*Exercise*:
Every line below that mentions the word "pixels" should be copied out.

(Collected data)

----------------

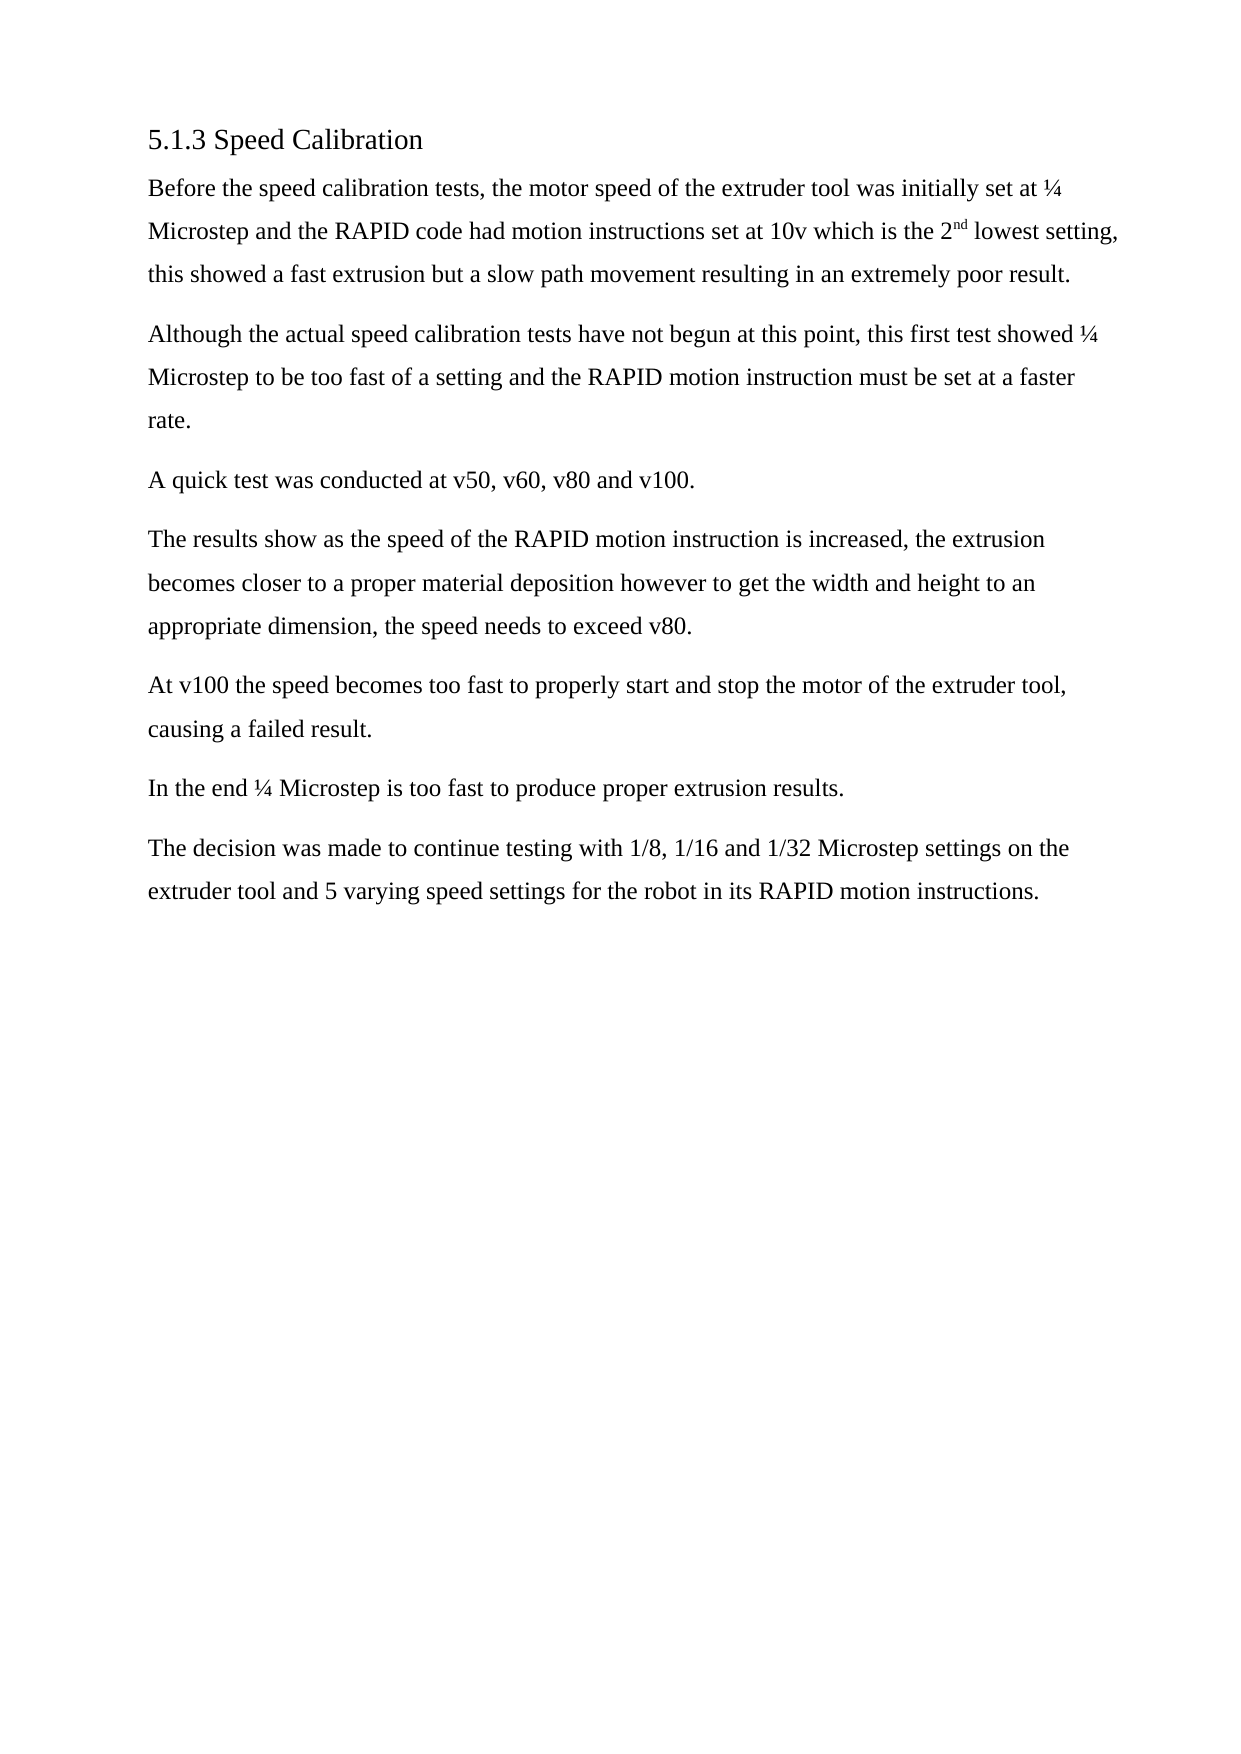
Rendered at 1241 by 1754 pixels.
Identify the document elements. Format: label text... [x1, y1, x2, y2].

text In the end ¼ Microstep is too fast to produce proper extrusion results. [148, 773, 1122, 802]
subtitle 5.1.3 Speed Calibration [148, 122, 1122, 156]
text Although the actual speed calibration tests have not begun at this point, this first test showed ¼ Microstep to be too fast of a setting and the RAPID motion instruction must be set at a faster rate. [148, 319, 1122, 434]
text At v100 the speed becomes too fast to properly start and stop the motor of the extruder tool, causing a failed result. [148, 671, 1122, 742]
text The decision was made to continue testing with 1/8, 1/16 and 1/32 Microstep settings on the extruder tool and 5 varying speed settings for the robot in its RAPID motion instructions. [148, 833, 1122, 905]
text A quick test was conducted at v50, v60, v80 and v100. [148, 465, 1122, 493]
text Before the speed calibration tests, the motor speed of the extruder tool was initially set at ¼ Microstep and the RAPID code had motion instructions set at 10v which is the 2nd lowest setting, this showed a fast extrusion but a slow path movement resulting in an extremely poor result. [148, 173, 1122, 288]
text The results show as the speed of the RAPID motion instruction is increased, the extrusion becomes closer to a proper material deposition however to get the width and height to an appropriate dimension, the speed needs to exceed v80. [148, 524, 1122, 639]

----------------

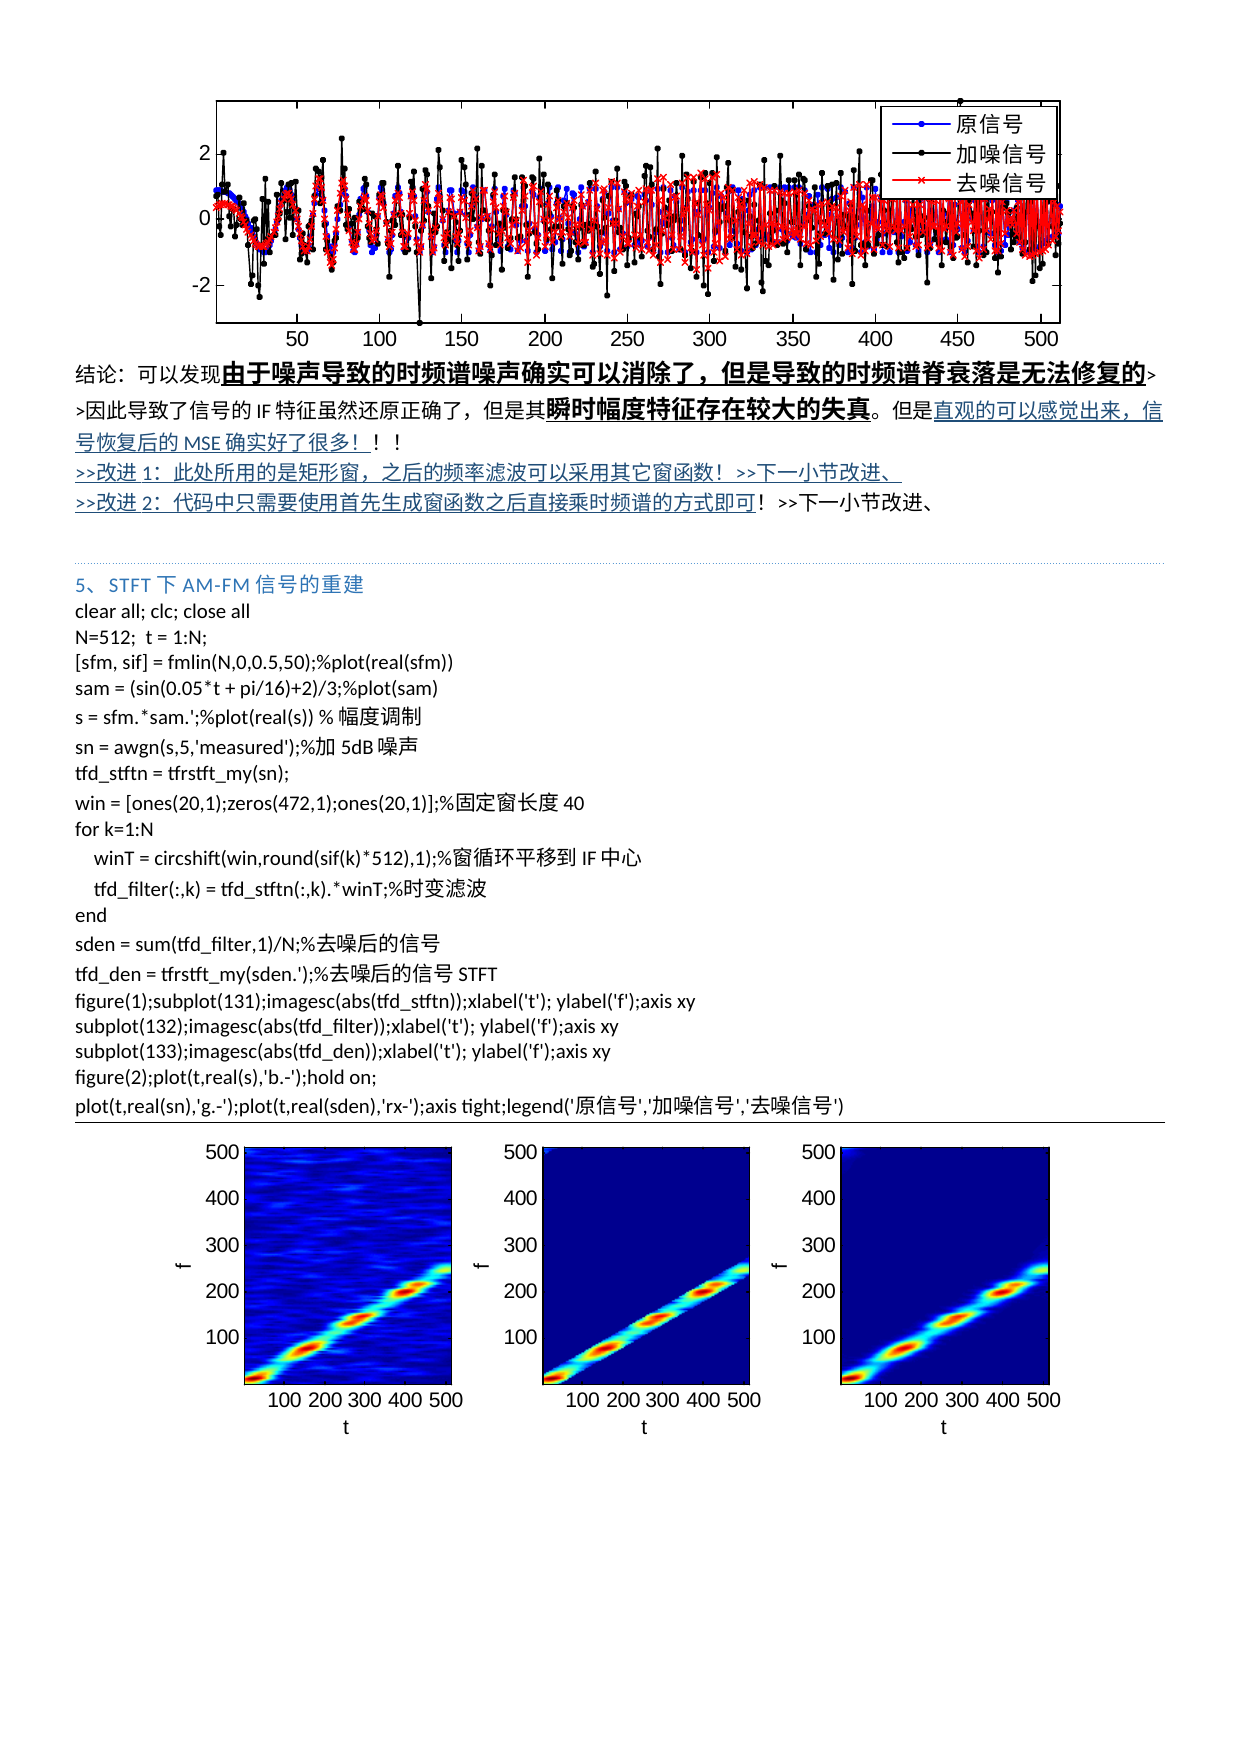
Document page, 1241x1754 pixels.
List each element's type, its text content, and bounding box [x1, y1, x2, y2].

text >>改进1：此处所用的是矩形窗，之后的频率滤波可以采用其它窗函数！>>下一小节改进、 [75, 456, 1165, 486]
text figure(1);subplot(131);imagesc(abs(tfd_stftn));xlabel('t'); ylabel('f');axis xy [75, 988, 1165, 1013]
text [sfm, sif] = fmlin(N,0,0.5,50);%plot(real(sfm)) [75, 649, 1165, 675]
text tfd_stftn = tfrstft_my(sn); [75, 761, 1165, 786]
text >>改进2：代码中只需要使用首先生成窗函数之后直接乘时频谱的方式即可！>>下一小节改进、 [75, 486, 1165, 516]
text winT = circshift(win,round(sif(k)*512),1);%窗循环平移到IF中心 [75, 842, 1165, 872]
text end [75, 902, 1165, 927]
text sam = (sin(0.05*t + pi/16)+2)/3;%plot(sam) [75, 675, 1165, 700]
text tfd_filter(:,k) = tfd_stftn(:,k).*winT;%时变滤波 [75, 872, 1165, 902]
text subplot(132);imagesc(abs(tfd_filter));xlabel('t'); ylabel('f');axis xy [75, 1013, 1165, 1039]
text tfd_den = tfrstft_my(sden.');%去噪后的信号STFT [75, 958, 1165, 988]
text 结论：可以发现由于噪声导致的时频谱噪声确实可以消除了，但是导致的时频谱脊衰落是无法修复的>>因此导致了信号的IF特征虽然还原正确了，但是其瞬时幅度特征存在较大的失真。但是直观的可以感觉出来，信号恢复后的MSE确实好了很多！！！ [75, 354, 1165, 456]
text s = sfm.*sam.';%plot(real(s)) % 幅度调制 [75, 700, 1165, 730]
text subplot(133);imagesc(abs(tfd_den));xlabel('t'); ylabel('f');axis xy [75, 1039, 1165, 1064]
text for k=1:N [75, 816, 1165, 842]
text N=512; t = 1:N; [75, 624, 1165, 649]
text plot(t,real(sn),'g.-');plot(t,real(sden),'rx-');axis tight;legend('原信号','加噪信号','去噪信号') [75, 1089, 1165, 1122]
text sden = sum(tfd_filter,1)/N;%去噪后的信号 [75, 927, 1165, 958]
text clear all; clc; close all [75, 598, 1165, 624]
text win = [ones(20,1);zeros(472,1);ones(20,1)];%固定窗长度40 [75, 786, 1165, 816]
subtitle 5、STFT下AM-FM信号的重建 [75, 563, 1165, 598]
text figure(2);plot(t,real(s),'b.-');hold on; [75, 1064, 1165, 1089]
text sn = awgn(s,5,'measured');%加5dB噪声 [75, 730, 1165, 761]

----------------

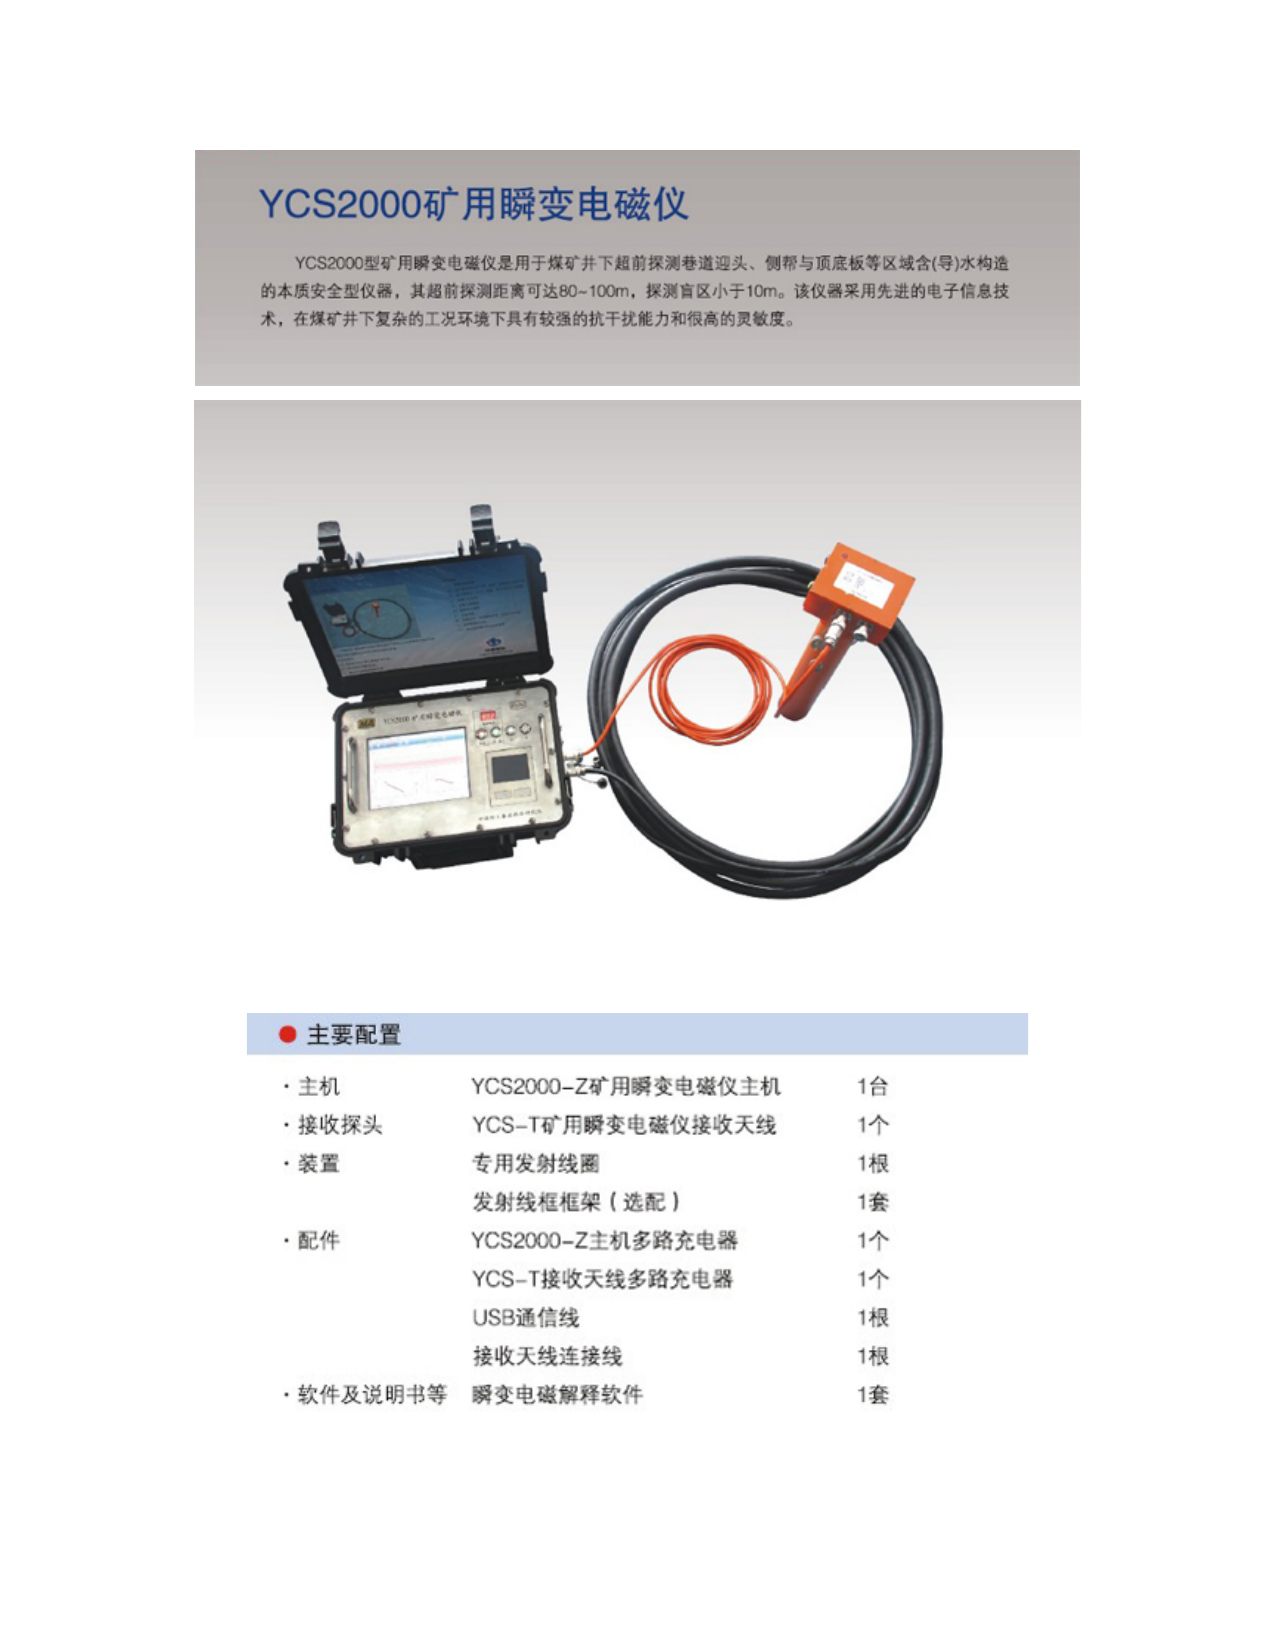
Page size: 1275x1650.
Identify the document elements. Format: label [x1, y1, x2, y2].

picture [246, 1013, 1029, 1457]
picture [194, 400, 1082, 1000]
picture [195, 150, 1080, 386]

----------------

*Your response*:
Rendered at 1241 by 1754 pixels.
Document page, 1241x1754 pixels.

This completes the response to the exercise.